-- Dataset entries --
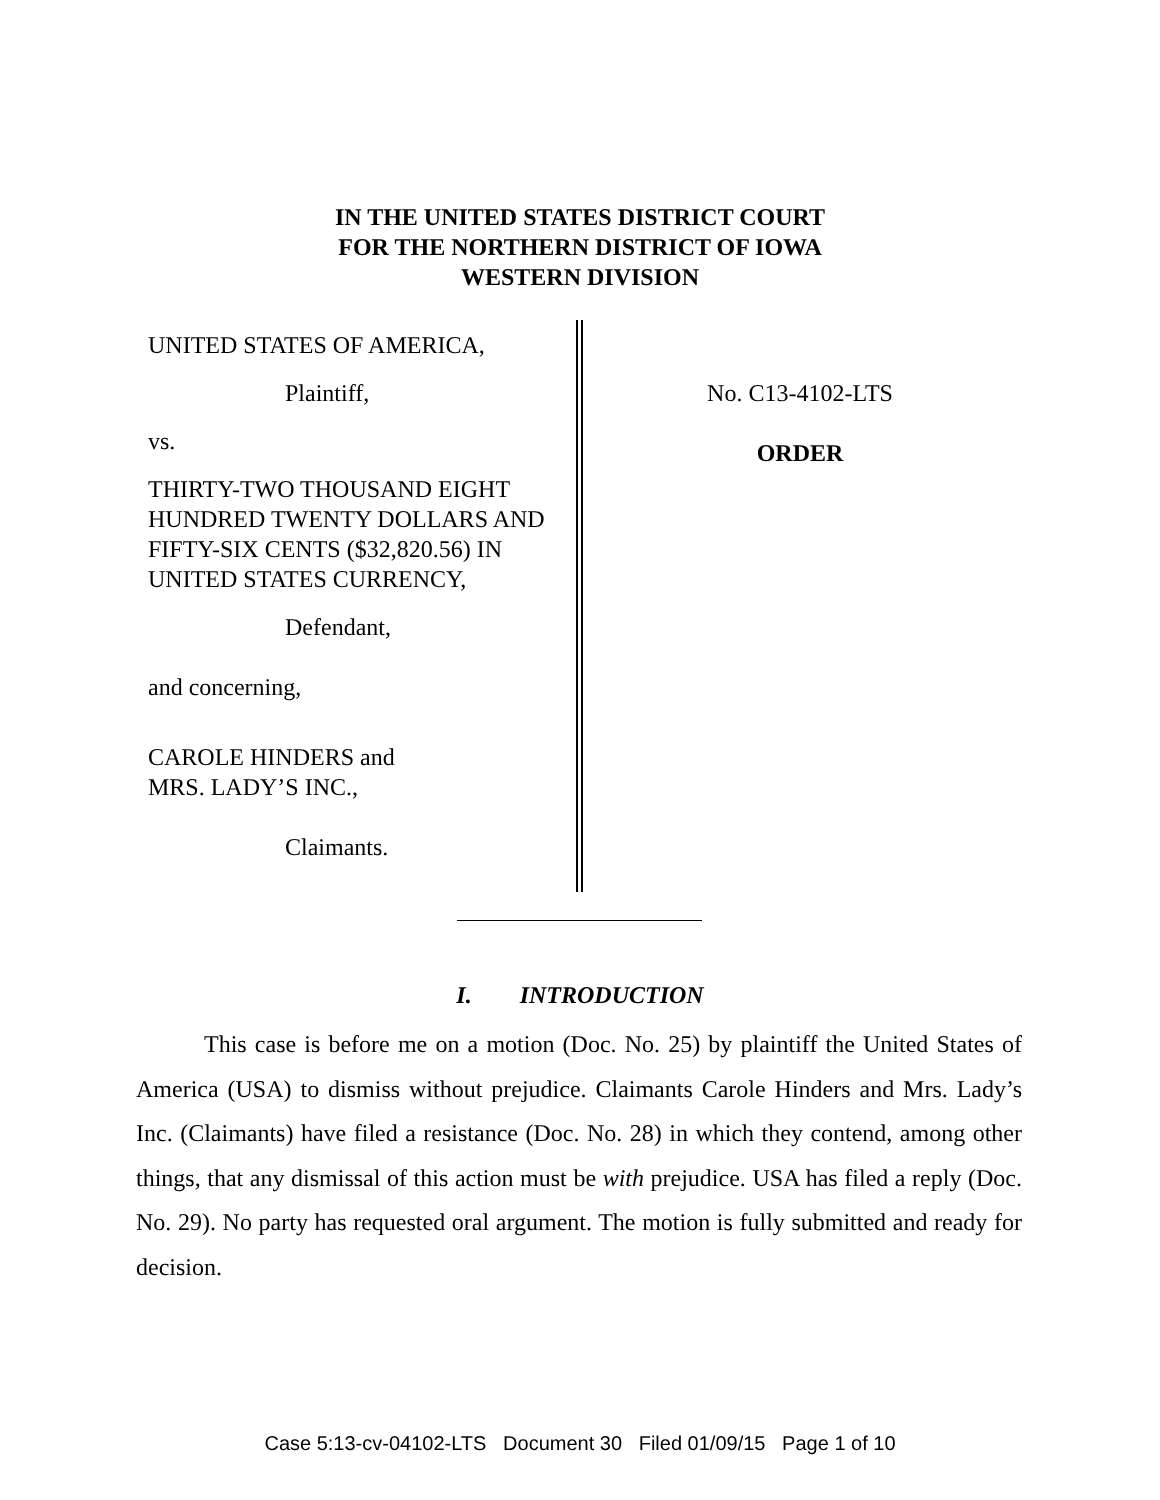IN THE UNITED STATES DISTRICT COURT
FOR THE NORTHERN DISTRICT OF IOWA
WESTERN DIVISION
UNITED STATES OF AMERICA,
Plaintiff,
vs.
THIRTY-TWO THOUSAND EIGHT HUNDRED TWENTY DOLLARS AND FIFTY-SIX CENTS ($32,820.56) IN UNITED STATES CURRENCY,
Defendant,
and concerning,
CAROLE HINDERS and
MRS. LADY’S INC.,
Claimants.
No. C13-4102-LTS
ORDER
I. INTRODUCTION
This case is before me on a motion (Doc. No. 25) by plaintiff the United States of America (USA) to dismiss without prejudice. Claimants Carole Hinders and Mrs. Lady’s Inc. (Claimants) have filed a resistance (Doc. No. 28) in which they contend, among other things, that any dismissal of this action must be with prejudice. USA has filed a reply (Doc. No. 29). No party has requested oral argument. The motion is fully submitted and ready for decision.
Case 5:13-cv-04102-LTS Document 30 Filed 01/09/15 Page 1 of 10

---

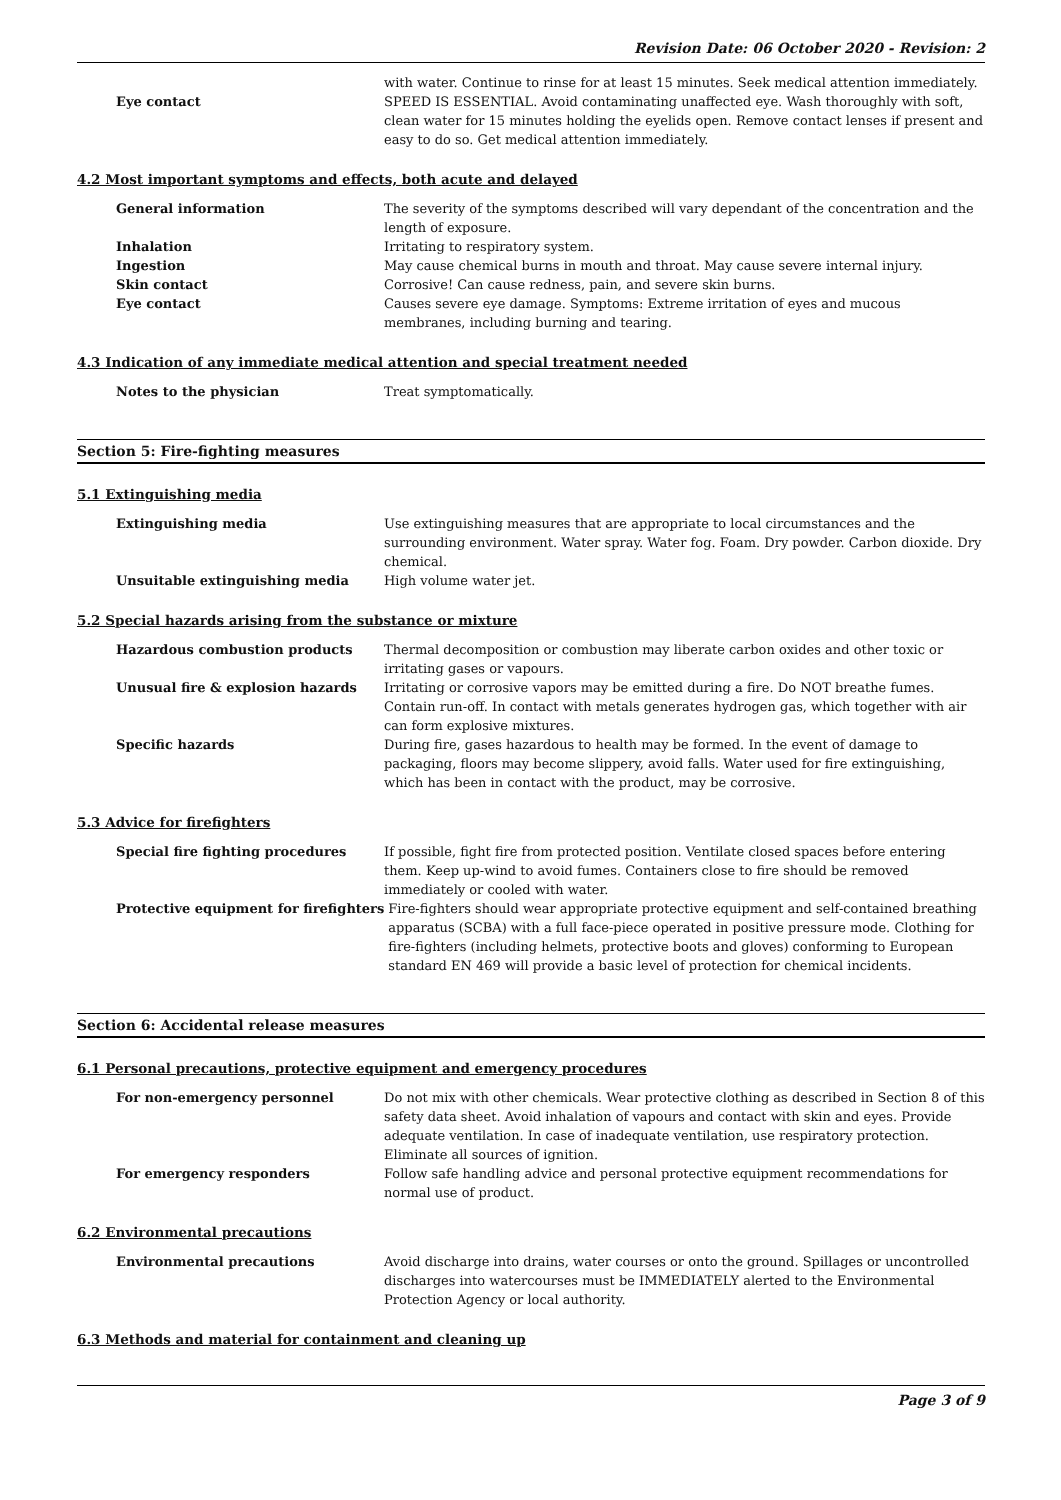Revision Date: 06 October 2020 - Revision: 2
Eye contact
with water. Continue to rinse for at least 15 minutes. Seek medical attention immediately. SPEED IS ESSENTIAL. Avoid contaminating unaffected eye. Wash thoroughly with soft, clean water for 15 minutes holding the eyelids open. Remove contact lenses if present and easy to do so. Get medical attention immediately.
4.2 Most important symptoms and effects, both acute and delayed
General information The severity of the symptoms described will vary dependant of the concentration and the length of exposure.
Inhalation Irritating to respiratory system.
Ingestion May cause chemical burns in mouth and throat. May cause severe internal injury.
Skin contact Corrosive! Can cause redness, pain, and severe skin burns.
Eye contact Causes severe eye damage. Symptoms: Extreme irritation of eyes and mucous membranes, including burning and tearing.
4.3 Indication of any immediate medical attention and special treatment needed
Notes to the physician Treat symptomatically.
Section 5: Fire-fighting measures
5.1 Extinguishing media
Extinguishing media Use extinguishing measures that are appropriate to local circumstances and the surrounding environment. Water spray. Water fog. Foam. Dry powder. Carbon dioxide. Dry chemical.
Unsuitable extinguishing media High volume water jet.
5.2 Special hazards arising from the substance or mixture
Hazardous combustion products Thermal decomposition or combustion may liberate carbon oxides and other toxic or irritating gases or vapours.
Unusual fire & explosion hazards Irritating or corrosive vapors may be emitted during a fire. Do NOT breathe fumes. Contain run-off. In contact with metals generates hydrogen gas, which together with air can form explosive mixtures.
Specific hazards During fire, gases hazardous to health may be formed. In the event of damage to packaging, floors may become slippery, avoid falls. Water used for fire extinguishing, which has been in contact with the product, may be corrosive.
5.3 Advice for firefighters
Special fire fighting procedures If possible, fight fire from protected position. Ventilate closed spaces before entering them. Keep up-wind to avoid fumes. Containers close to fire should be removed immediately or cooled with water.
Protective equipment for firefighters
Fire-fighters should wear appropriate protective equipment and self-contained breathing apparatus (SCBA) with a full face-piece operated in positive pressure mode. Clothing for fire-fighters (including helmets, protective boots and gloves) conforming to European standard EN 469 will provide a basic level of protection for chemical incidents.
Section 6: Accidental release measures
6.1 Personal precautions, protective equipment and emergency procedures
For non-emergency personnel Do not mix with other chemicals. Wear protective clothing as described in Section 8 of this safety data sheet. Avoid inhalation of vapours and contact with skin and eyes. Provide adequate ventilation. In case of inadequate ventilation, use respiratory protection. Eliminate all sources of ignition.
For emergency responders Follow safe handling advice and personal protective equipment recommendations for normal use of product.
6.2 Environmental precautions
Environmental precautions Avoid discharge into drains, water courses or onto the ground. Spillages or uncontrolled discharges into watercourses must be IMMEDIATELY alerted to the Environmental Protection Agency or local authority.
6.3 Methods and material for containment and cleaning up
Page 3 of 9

-- Exercise prompt --
Your task is to find each line in the entries that contains the string "fumes" and copy it.

-- Result of this exercise --
Unusual fire & explosion hazards Irritating or corrosive vapors may be emitted during a fire. Do NOT breathe fumes. Contain run-off. In contact with metals generates hydrogen gas, which together with air can form explosive mixtures.
Special fire fighting procedures If possible, fight fire from protected position. Ventilate closed spaces before entering them. Keep up-wind to avoid fumes. Containers close to fire should be removed immediately or cooled with water.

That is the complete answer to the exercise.